Allergic diseases are frequently seen in non-human mammalian patients, just as they are in humans. For example, equine allergy most often manifests either as cutaneous or respiratory disease. Urticaria (hives), while not life threatening, is a major cause of economic loss in the horse industry, due not only to treatment expenses, but also to the result of lost activity for show and race horses. Allergy that manifests as respiratory disease varies from rhinitis and bronchitis to chronic obstructive pulmonary disease (heaves) and systemic anaphylactic shock, the latter of which can be fatal. The lack of availability of reliable in vitro methods to detect the allergens causing disease in an individual patient has made diagnosis and treatment of allergic diseases in non-human mammals difficult.
Equine IgE has been studied by several investigators using an assay based on a polyclonal anti-IgE antibody. Halliwell reported that normal horses have 107 μg/ml of serum IgE, which is several times more than normal levels in humans (Halliwell R. E. and Hines, M. T., Eye Research, 4:1023-1031 (1985)). Such high levels of equine IgE are likely to be a result of multiple internal parasitic infections. These levels are not unlike those reported for the dog, a genus that is also commonly infested with gastrointestinal parasites (Halliwell R. E. W., Journal of Immunology, 110:422-430 (1973); Halliwell R. E. and Hines, M. T., Eye Research, 4:1023-1031 (1985); Swiderski, C. E., Veterinary Clinics of North America: Equine Practice, 16:131-151 (2000)).
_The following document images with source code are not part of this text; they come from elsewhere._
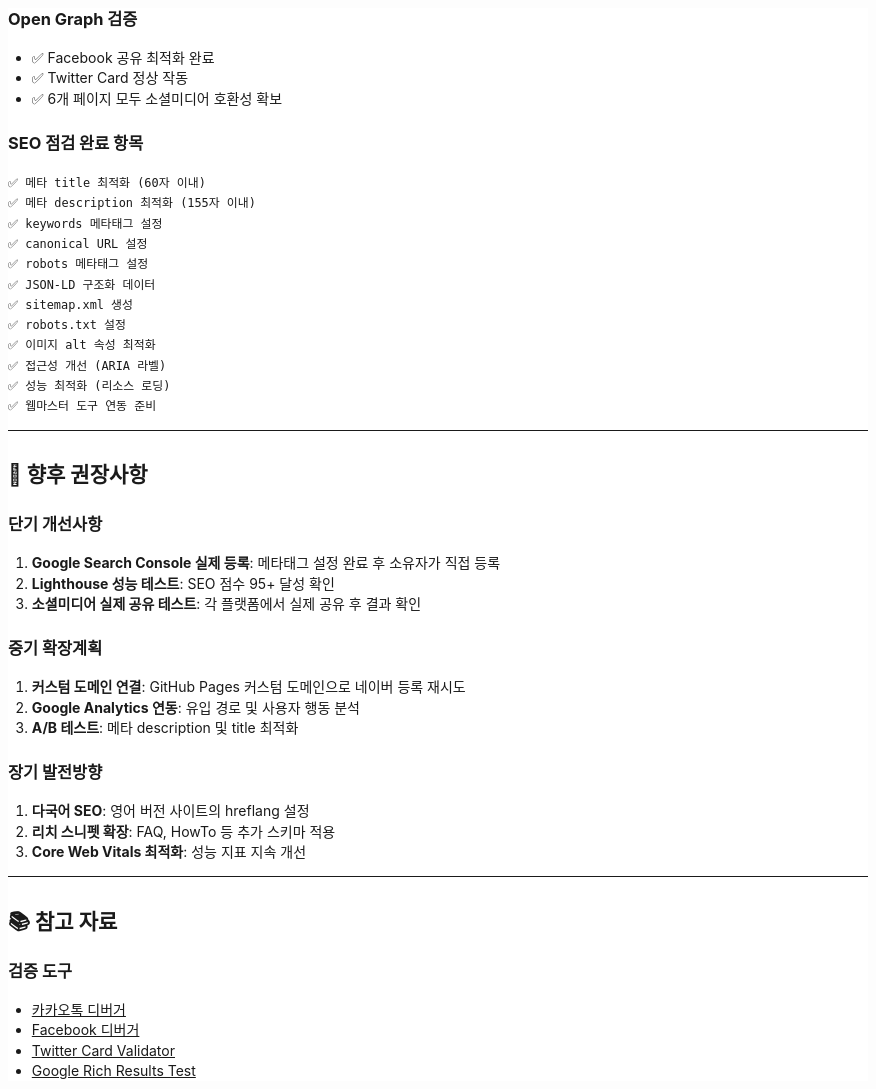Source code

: ### **Open Graph 검증**
- ✅ Facebook 공유 최적화 완료
- ✅ Twitter Card 정상 작동
- ✅ 6개 페이지 모두 소셜미디어 호환성 확보

### **SEO 점검 완료 항목**
```
✅ 메타 title 최적화 (60자 이내)
✅ 메타 description 최적화 (155자 이내)  
✅ keywords 메타태그 설정
✅ canonical URL 설정
✅ robots 메타태그 설정
✅ JSON-LD 구조화 데이터
✅ sitemap.xml 생성
✅ robots.txt 설정
✅ 이미지 alt 속성 최적화
✅ 접근성 개선 (ARIA 라벨)
✅ 성능 최적화 (리소스 로딩)
✅ 웹마스터 도구 연동 준비
```

---

## 🎯 향후 권장사항

### **단기 개선사항**
1. **Google Search Console 실제 등록**: 메타태그 설정 완료 후 소유자가 직접 등록
2. **Lighthouse 성능 테스트**: SEO 점수 95+ 달성 확인
3. **소셜미디어 실제 공유 테스트**: 각 플랫폼에서 실제 공유 후 결과 확인

### **중기 확장계획**
1. **커스텀 도메인 연결**: GitHub Pages 커스텀 도메인으로 네이버 등록 재시도
2. **Google Analytics 연동**: 유입 경로 및 사용자 행동 분석
3. **A/B 테스트**: 메타 description 및 title 최적화

### **장기 발전방향**
1. **다국어 SEO**: 영어 버전 사이트의 hreflang 설정
2. **리치 스니펫 확장**: FAQ, HowTo 등 추가 스키마 적용
3. **Core Web Vitals 최적화**: 성능 지표 지속 개선

---

## 📚 참고 자료

### **검증 도구**
- [카카오톡 디버거](https://developers.kakao.com/tool/debugger/sharing)
- [Facebook 디버거](https://developers.facebook.com/tools/debug/)
- [Twitter Card Validator](https://cards-dev.twitter.com/validator)
- [Google Rich Results Test](https://search.google.com/test/rich-results)
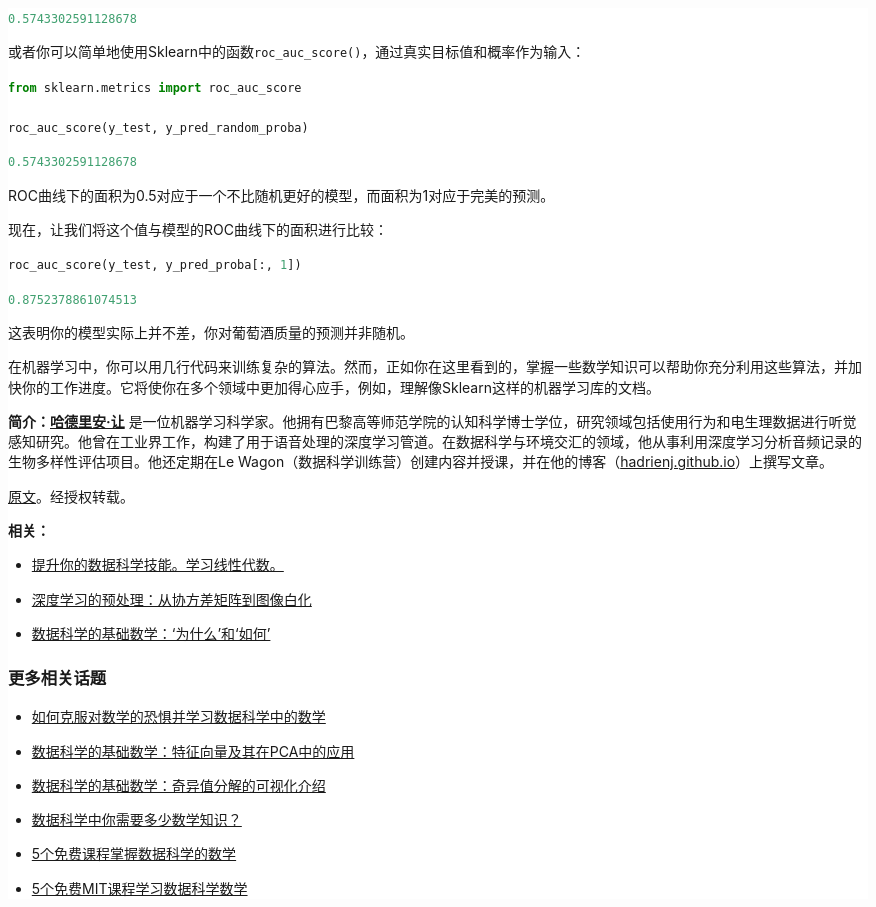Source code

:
 ```py
0.5743302591128678 
```

或者你可以简单地使用Sklearn中的函数`roc_auc_score()`，通过真实目标值和概率作为输入：

```py
from sklearn.metrics import roc_auc_score

roc_auc_score(y_test, y_pred_random_proba) 
```

```py
0.5743302591128678 
```

ROC曲线下的面积为0.5对应于一个不比随机更好的模型，而面积为1对应于完美的预测。

现在，让我们将这个值与模型的ROC曲线下的面积进行比较：

```py
roc_auc_score(y_test, y_pred_proba[:, 1]) 
```

```py
0.8752378861074513 
```

这表明你的模型实际上并不差，你对葡萄酒质量的预测并非随机。

在机器学习中，你可以用几行代码来训练复杂的算法。然而，正如你在这里看到的，掌握一些数学知识可以帮助你充分利用这些算法，并加快你的工作进度。它将使你在多个领域中更加得心应手，例如，理解像Sklearn这样的机器学习库的文档。

**简介：[哈德里安·让](https://hadrienj.github.io/)** 是一位机器学习科学家。他拥有巴黎高等师范学院的认知科学博士学位，研究领域包括使用行为和电生理数据进行听觉感知研究。他曾在工业界工作，构建了用于语音处理的深度学习管道。在数据科学与环境交汇的领域，他从事利用深度学习分析音频记录的生物多样性评估项目。他还定期在Le Wagon（数据科学训练营）创建内容并授课，并在他的博客（[hadrienj.github.io](http://hadrienj.github.io)）上撰写文章。

[原文](https://hadrienj.github.io/posts/Essential-Math-Integrals/)。经授权转载。

**相关：**

+   [提升你的数据科学技能。学习线性代数。](/2018/05/boost-data-science-skills-learn-linear-algebra.html)

+   [深度学习的预处理：从协方差矩阵到图像白化](/2018/10/preprocessing-deep-learning-covariance-matrix-image-whitening.html)

+   [数据科学的基础数学：‘为什么’和‘如何’](/2018/09/essential-math-data-science.html)

### 更多相关话题

+   [如何克服对数学的恐惧并学习数据科学中的数学](https://www.kdnuggets.com/2021/03/overcome-fear-learn-math-data-science.html)

+   [数据科学的基础数学：特征向量及其在PCA中的应用](https://www.kdnuggets.com/2022/06/essential-math-data-science-eigenvectors-application-pca.html)

+   [数据科学的基础数学：奇异值分解的可视化介绍](https://www.kdnuggets.com/2022/06/essential-math-data-science-visual-introduction-singular-value-decomposition.html)

+   [数据科学中你需要多少数学知识？](https://www.kdnuggets.com/2020/06/math-data-science.html)

+   [5个免费课程掌握数据科学的数学](https://www.kdnuggets.com/5-free-courses-to-master-math-for-data-science)

+   [5个免费MIT课程学习数据科学数学](https://www.kdnuggets.com/5-free-mit-courses-to-learn-math-for-data-science)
Recently, the complete nucleotide and deduced amino acid sequence of IgE has been ascertained (Marti, E. et al., Journal of Veterinary Immunology and Immunopathology, 47:363-367 (1995); Navarro, P. et al., Journal of Molecular Immunology, 32:1-8 (1995); Watson, J. L. et al., Veterinary Allergy and Clinical Immunology, 5:135-142 (1997)). As a result of these studies, recombinant fusion proteins, corresponding to equine IgE heavy chain region CH3 and CH4, have been produced that react to equine IgE under various conditions (Marti, E. et al., Veterinary Immunology and Immunopathology, 59:253-270 (1997); Watson, J. L. et al., Veterinary Allergy and Clinical Immunology, 5:135-142 (1997)). However, conformational requirements such as natural folding of fusion proteins have made it difficult to generate polyclonal and monoclonal antibodies that recognize native equine IgE (Grioto-Wenk, M. E. et al., Journal of Veterinary Immunology and Immunopathology, 75:59-69 (2000)). A recombinant fusion protein consisting of parts of CH3 and CH4 has been used to raise polyclonal rabbit antibodies specific for equine IgE (Watson, J. L. et al., Veterinary Allergy and Clinical Immunology, 5:135-142 (1997)). However, the antiserum was able to recognize only the reduced/denatured and non-reduced/denatured IgE but not the native IgE. A similar protocol was used by Marti et. al with the use of recombinant fusion protein immunized chickens (Marti, E. et al., Veterinary Immunology and Immunopathology, 59:253-270 (1997)).
Due to the very low concentration of IgE in serum, purification of sufficient IgE for production of diagnostic reagents is difficult. Efficient and cost-effective methods for producing antibodies specific to IgE are lacking in the prior art. The present invention addresses these and other needs.